:: Instruction ::
Rewrite the material below as a JSON list of strings, one string per line with blank lines dropped, and leave out the pictures.

:: Records shown ::
★ ★ ★ ★

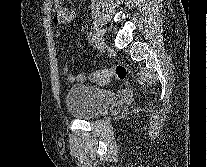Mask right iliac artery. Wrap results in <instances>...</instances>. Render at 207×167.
<instances>
[{
	"label": "right iliac artery",
	"mask_w": 207,
	"mask_h": 167,
	"mask_svg": "<svg viewBox=\"0 0 207 167\" xmlns=\"http://www.w3.org/2000/svg\"><path fill=\"white\" fill-rule=\"evenodd\" d=\"M88 41L91 45H93V43L95 42V34L90 32V34L88 35Z\"/></svg>",
	"instance_id": "1"
}]
</instances>
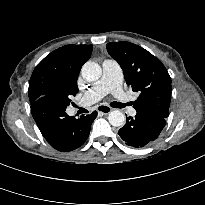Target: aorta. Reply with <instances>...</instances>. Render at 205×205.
I'll use <instances>...</instances> for the list:
<instances>
[{
  "mask_svg": "<svg viewBox=\"0 0 205 205\" xmlns=\"http://www.w3.org/2000/svg\"><path fill=\"white\" fill-rule=\"evenodd\" d=\"M82 77L88 82L98 80L102 75L101 66L93 61H87L81 69ZM125 115L119 110H113L108 115L109 123L114 127H122L125 124Z\"/></svg>",
  "mask_w": 205,
  "mask_h": 205,
  "instance_id": "1",
  "label": "aorta"
}]
</instances>
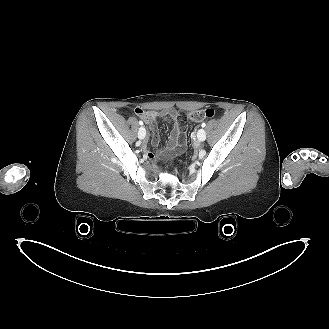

★ ★ ★ ★

:: Correct result ::
[
  "Mask right iliac artery. Wrap results in <instances>...</instances>. Render at 207×167.",
  "<instances>",
  "[{",
  "\t\"label\": \"right iliac artery\",",
  "\t\"mask_w\": 207,",
  "\t\"mask_h\": 167,",
  "\t\"mask_svg\": \"<svg viewBox=\\\"0 0 207 167\\\" xmlns=\\\"http://www.w3.org/2000/svg\\\"><path fill=\\\"white\\\" fill-rule=\\\"evenodd\\\" d=\\\"M88 41L91 45H93V43L95 42V34L90 32V34L88 35Z\\\"/></svg>\",",
  "\t\"instance_id\": \"1\"",
  "}]",
  "</instances>",
  "Target: aorta. Reply with <instances>...</instances>. Render at 205×205.",
  "I'll use <instances>...</instances> for the list:",
  "<instances>",
  "[{",
  "  \"mask_svg\": \"<svg viewBox=\\\"0 0 205 205\\\" xmlns=\\\"http://www.w3.org/2000/svg\\\"><path fill=\\\"white\\\" fill-rule=\\\"evenodd\\\" d=\\\"M82 77L88 82L98 80L102 75L101 66L93 61H87L81 69ZM125 115L119 110H113L108 115L109 123L114 127H122L125 124Z\\\"/></svg>\",",
  "  \"mask_w\": 205,",
  "  \"mask_h\": 205,",
  "  \"instance_id\": \"1\",",
  "  \"label\": \"aorta\"",
  "}]",
  "</instances>"
]